Phone Monitors Food Quality and Health

Phone Monitors Food Quality and Health

Author: ChemistryViews.org

Anna Rissanen and colleagues, VTT, Finland, have converted an iPhone camera into a new kind of optical sensor. This first hyperspectral mobile device will allow consumers to use their mobile phones for example to sense food quality or monitor health.

VTT has already developed a wide range of applications for the hyperspectral cameras, includeing the diagnosis of skin cancer, environmental sensing based on nanosatellites, various drone applications for precision agriculture and forest monitoring. Projects for the remote measurement of vessel emissions are underway.

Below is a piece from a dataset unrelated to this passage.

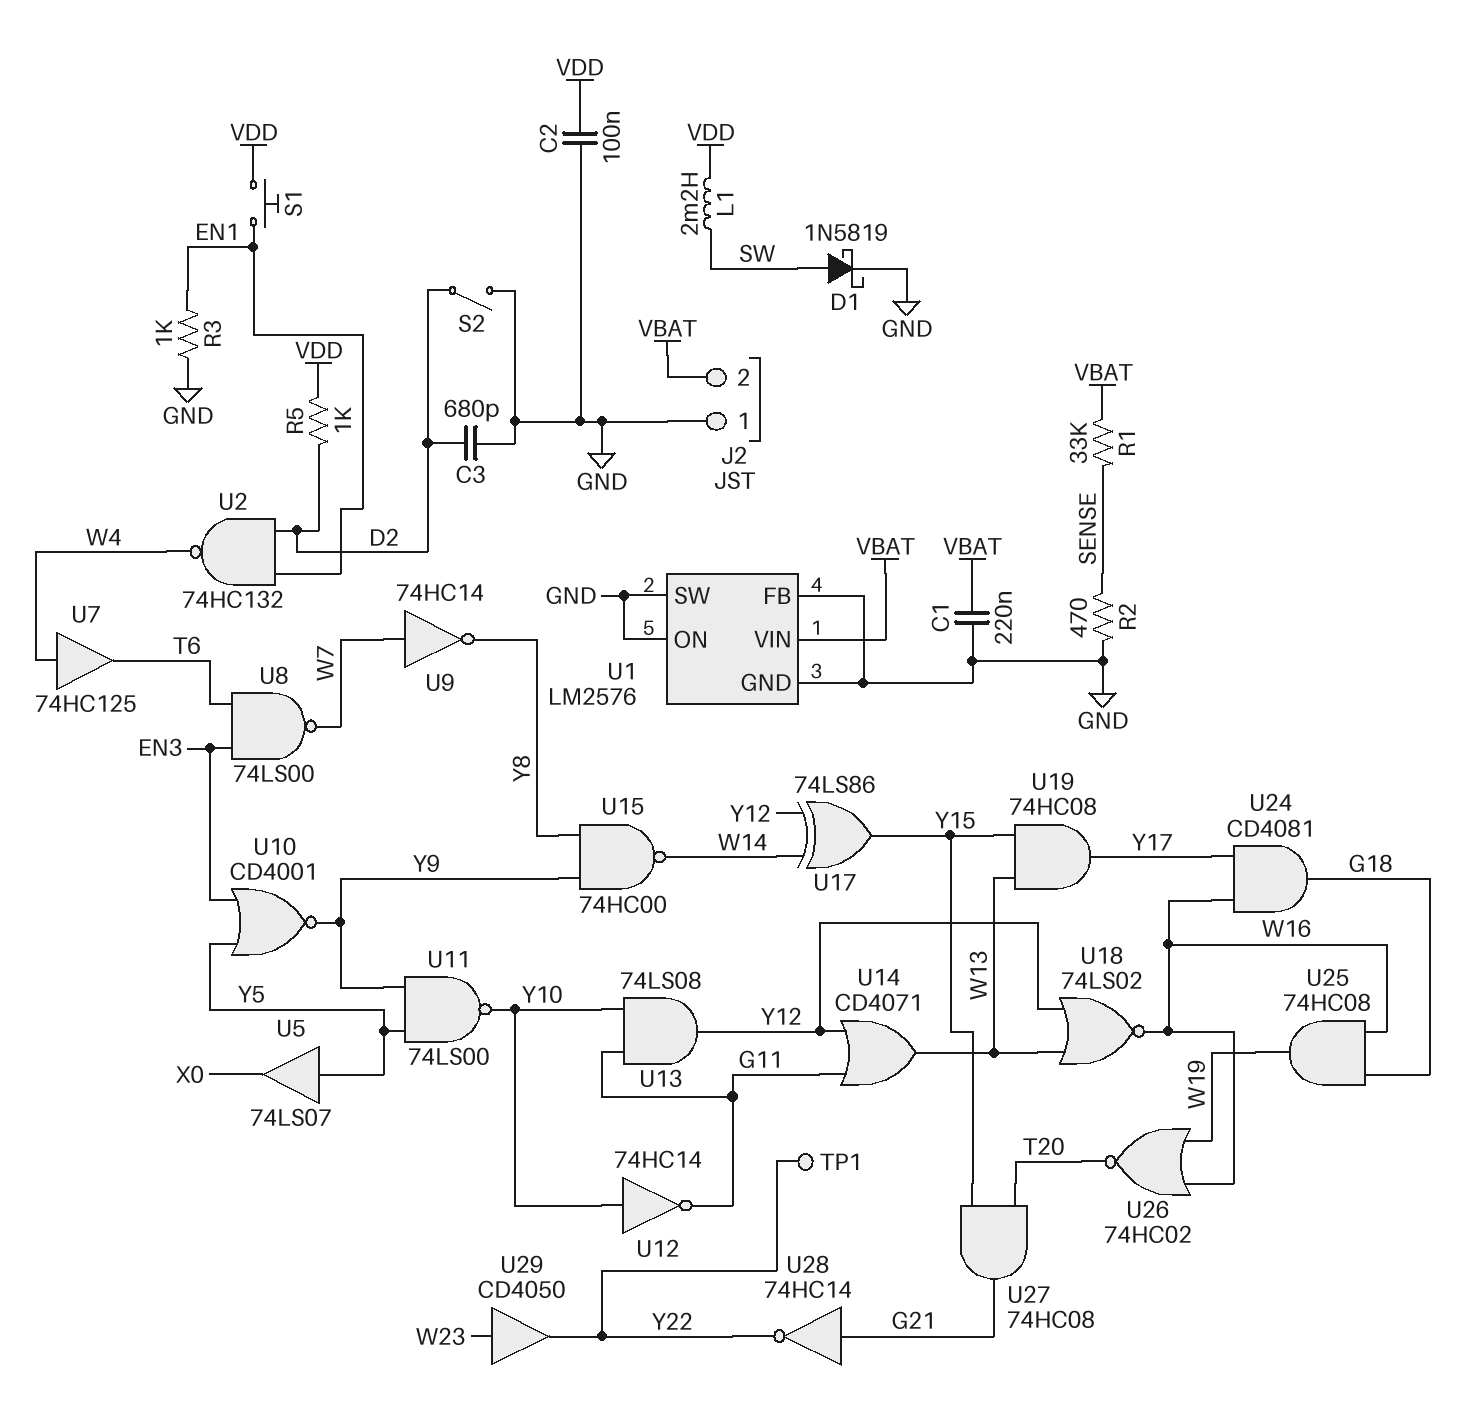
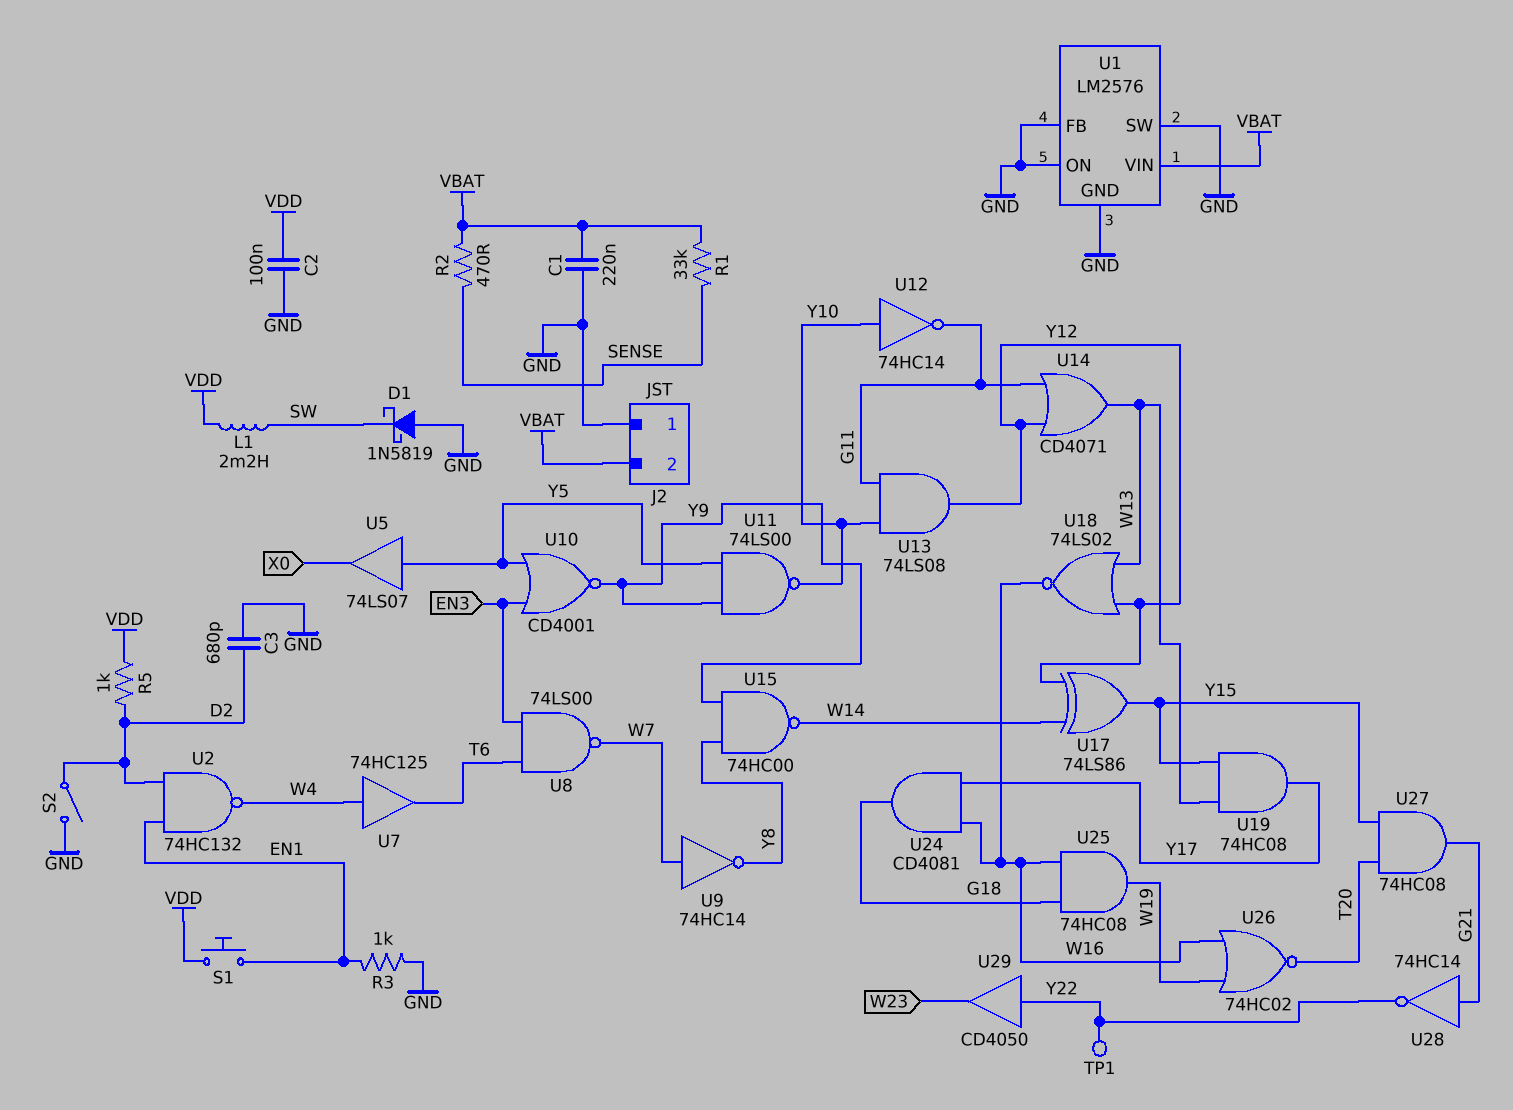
D1: schottky 1N5819 (A SW, K GND) -> schottky 1N5819 (A GND, K SW)
R2: 470 (GND, SENSE) -> 470 (SENSE, VBAT)
U29: buffer CD4050 (in W23, out Y22) -> buffer CD4050 (in Y22, out W23)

Hyperspectral cameras traditionally are expensive. VTT uses the cost-effective optical MEMS (Micro Opto Electro Mechanical Systems) spectral technology. Thier hyperspectral camera is developed on the basis of the Fabry-Perot interferometer. It captures images in up to 70 narrow wavelengths – a regular camera uses only three. The spectral image generated is a three-dimensional cube built of numerous layers of grey-scale images, each of which has been taken within a limited wavelength range. A spectrum for each pixel of the spectral image is formed by the images within the cube. Different biological tissues, for example, can be identified by their reflected spectra in hyperspectral images. Computational methods are used to interpret these images, to determine, e.g., the position and size of a tumor to be treated.

VTT is now looking for companies to commercialize the technology.